Friday, January 23, 2009

Entering "Hatchet"...

The old Showman house is gone but the place where it once stood is known to residents as “Hatchet.” Sheriff R. W. Bradshaw and town marshal Merritt speculated the killer must have had some knowledge of the house. A later investigation by The Whitsett National Detective agency out of Kansas City believed this as well but why would this be the case? The house was typical for its time; a two room house that was originally a one room house with a lean-to addition tacked onto the back. The house extended to the back of the hill it sat on with a concrete foundation laid to support the addition. The house itself was about 15 feet wide by 16 feet long (18’ by 18’ at best) and the two rooms were separated by a wall with a door about the middle of the room. On the door was a bracket on which hung an oil lamp. The bracket could be swung in either direction in order to cast light into the front room, the kitchen or both. It was this lamp that was used by the killer and found at the foot of Will and Pauline’s bed.  

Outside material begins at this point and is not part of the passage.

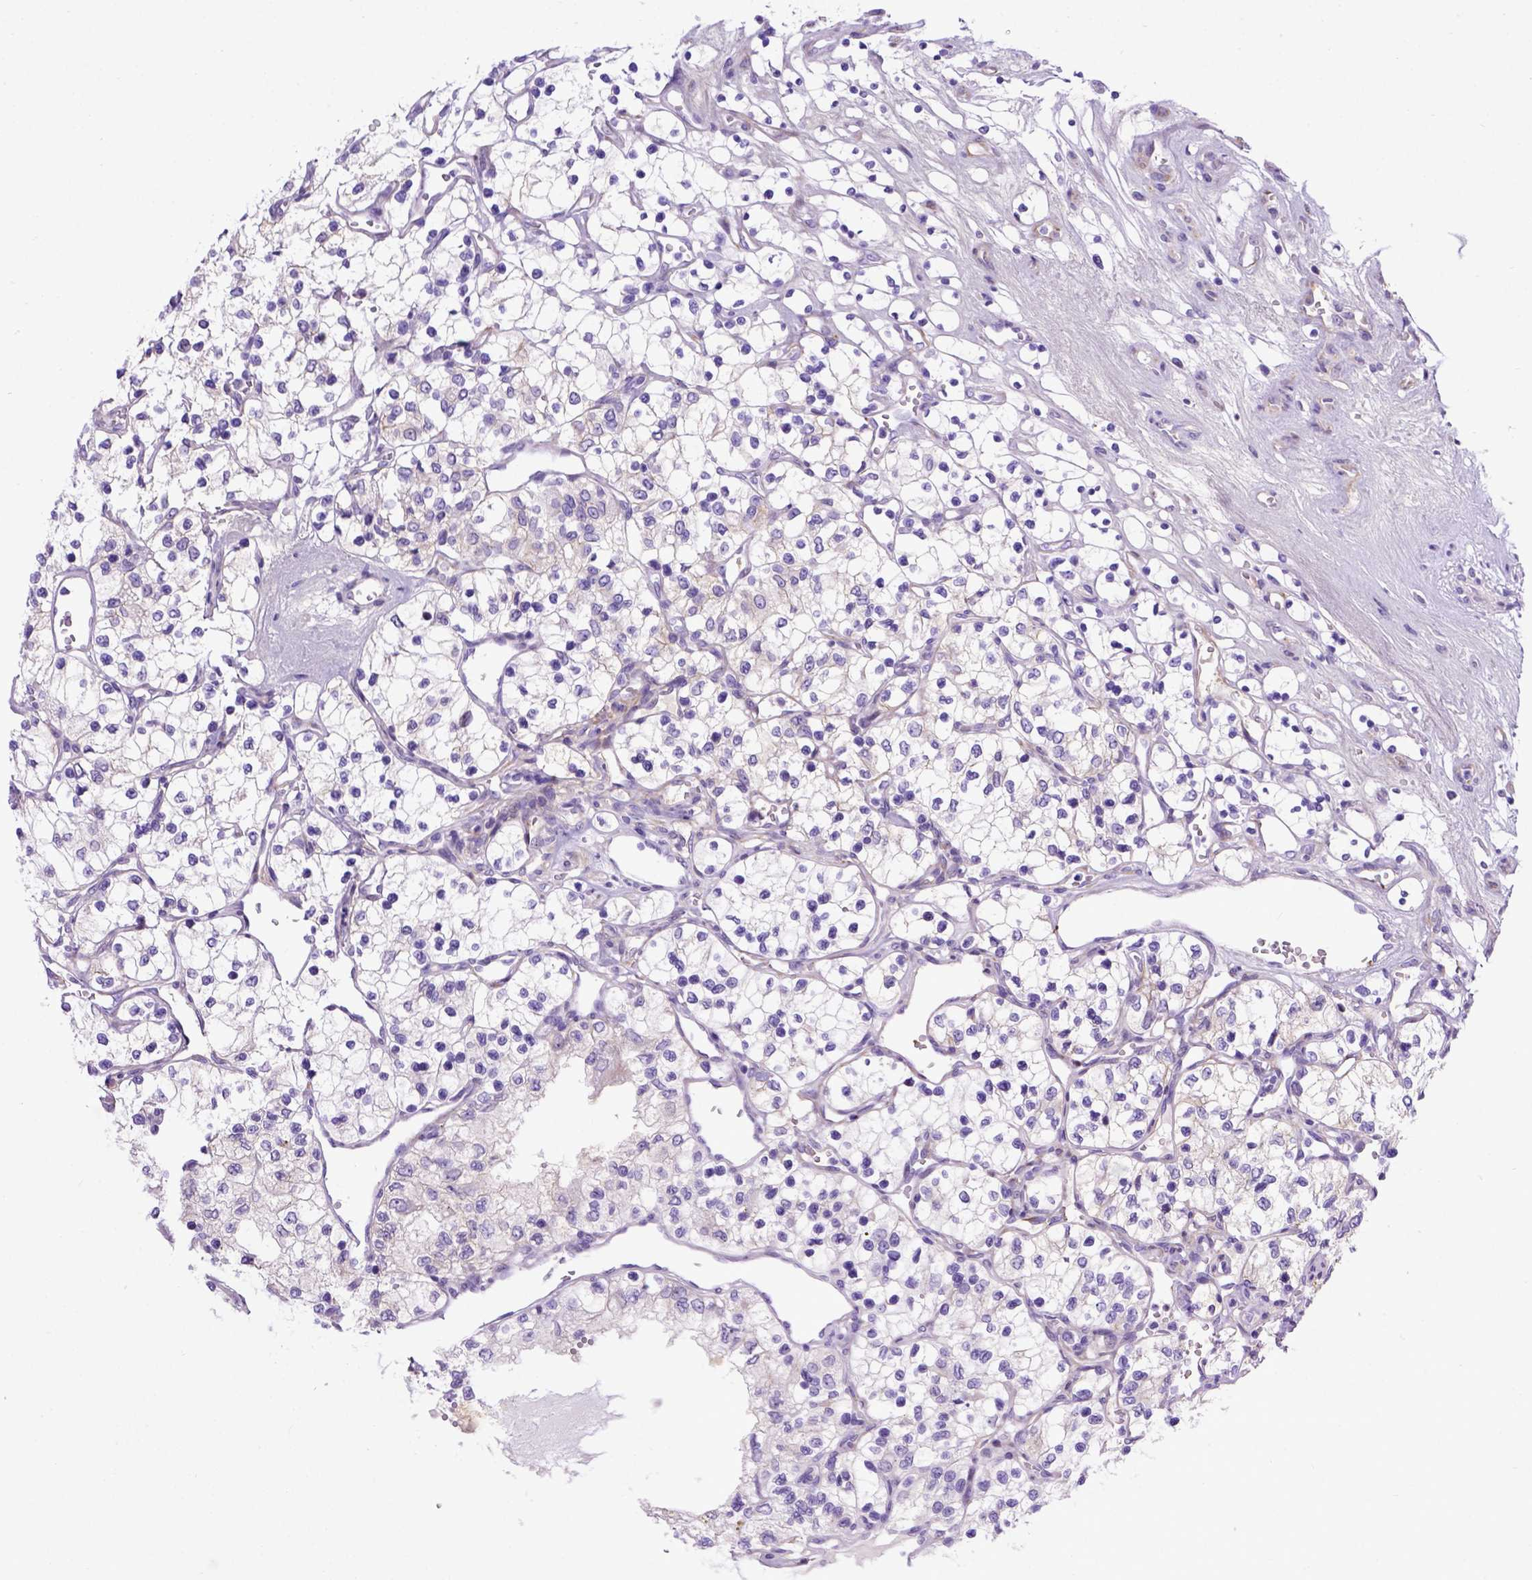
{"staining": {"intensity": "negative", "quantity": "none", "location": "none"}, "tissue": "renal cancer", "cell_type": "Tumor cells", "image_type": "cancer", "snomed": [{"axis": "morphology", "description": "Adenocarcinoma, NOS"}, {"axis": "topography", "description": "Kidney"}], "caption": "Tumor cells are negative for protein expression in human renal cancer. The staining was performed using DAB to visualize the protein expression in brown, while the nuclei were stained in blue with hematoxylin (Magnification: 20x).", "gene": "ADAM12", "patient": {"sex": "female", "age": 69}}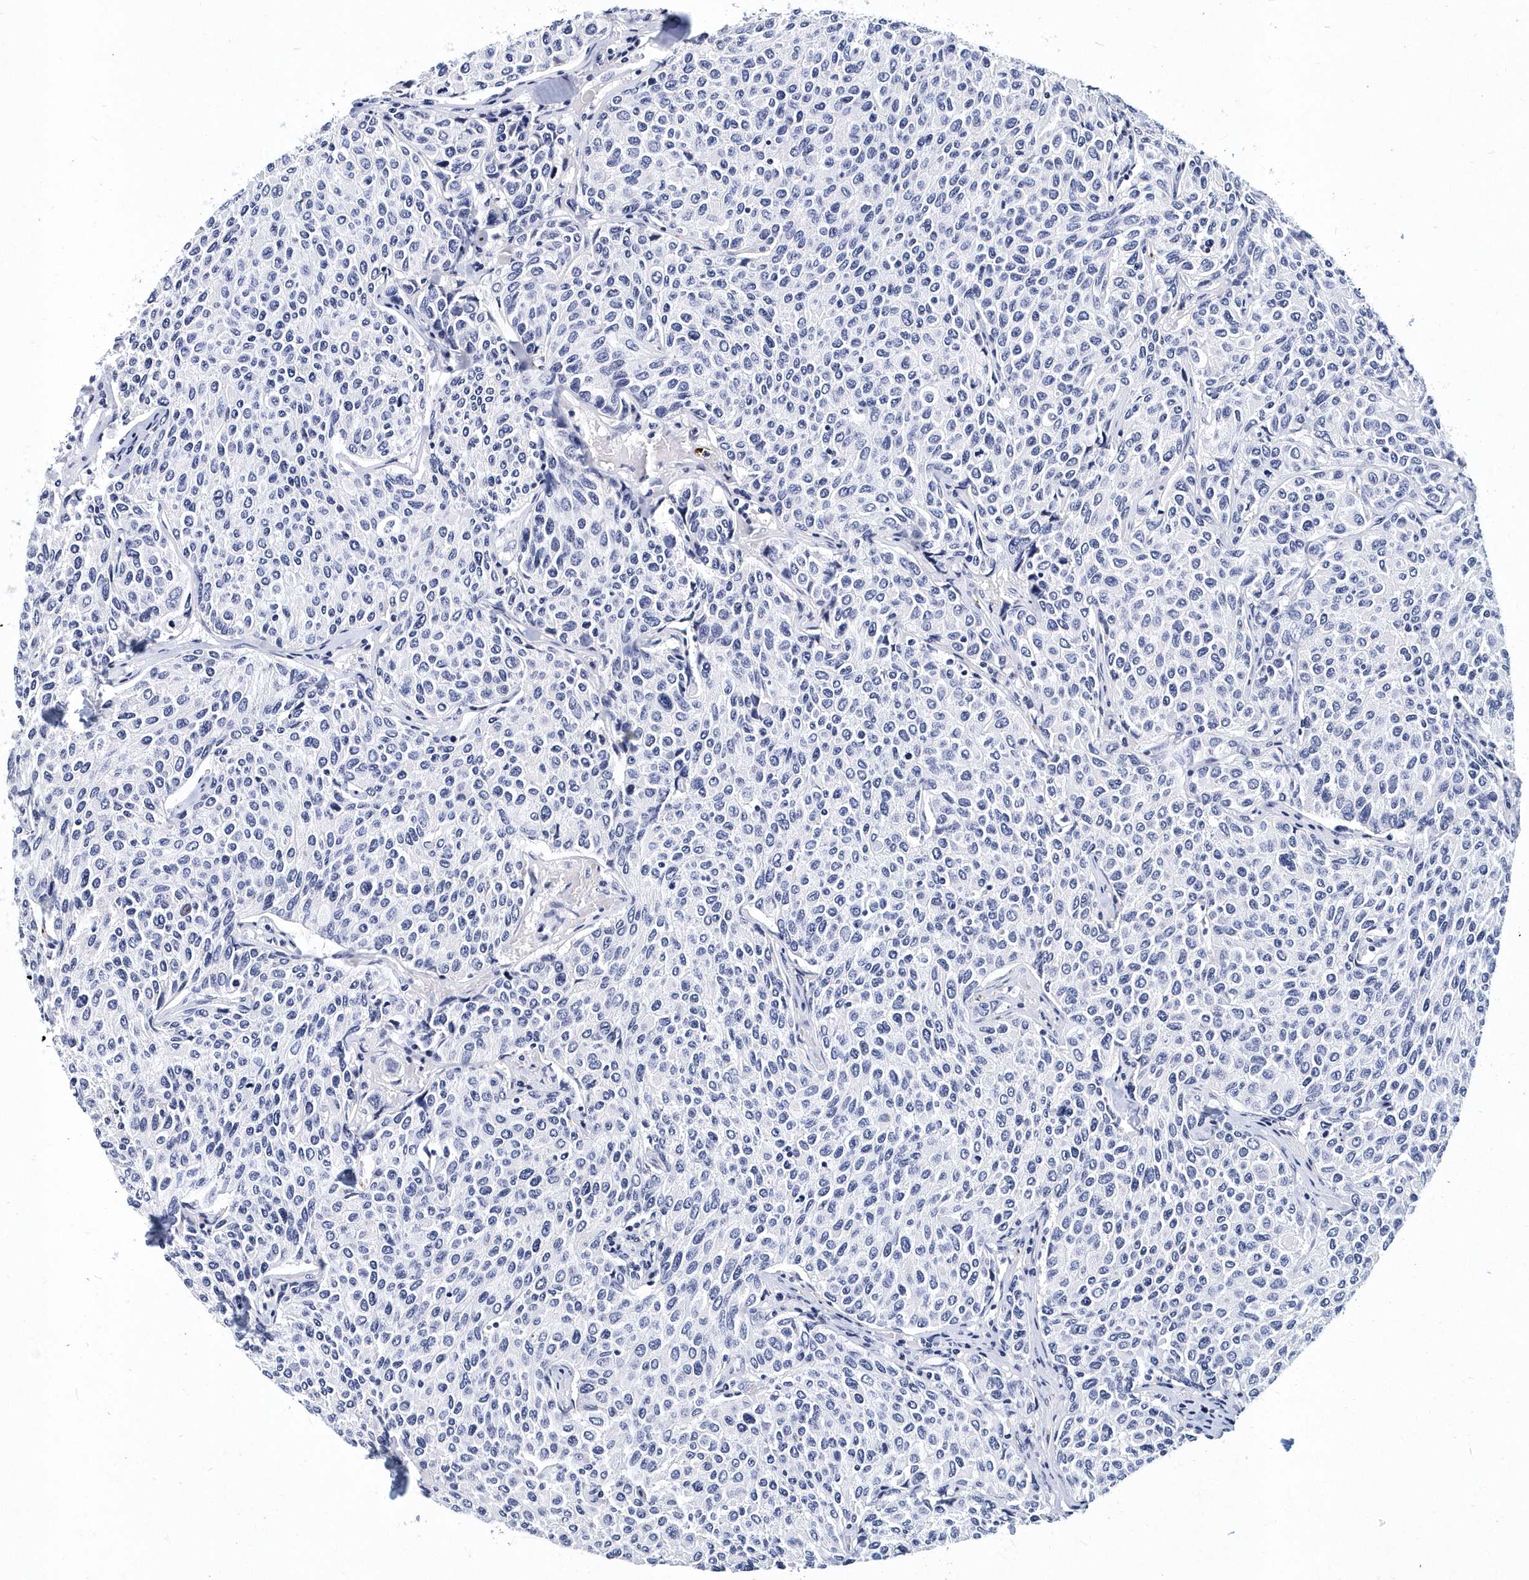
{"staining": {"intensity": "negative", "quantity": "none", "location": "none"}, "tissue": "breast cancer", "cell_type": "Tumor cells", "image_type": "cancer", "snomed": [{"axis": "morphology", "description": "Duct carcinoma"}, {"axis": "topography", "description": "Breast"}], "caption": "Micrograph shows no significant protein positivity in tumor cells of breast cancer.", "gene": "ITGA2B", "patient": {"sex": "female", "age": 55}}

Author's representation of the house

In the front room, where the family slept, two beds were arranged side by side at one end of the room. In the picture above, the beds sat on either side of the double hung window facing the camera. In this layout, the sleeping area would have been incredibly cramped and allowed a maximum of two and a half feet of floor space between the two beds (based on a standard size of three and a half feet wide beds). Investigators felt the light thrown from a chimneyless lamp would have been too dim for the killer to have committed the crimes in such cramped space without prior knowledge of the house. The confined space could also account for Pauline waking up as the killer might have swung the axe across her body at a diagonal from the foot toward the head of the bed but that is only speculation.  I arrived at the measurements in two ways; first by using the intuition of Google Sketchup's Photomatch feature and second using the double hung window as a scale.  Sketchup measured the house to be 15' by 17' while the window measured it to be 18' by 18' (based on a standard width of 29").  The 3D model I created measures 16' by 17', 6".  Either way the front room measures just over nine feet wide in order to accomodate the beds being arranged the way they were.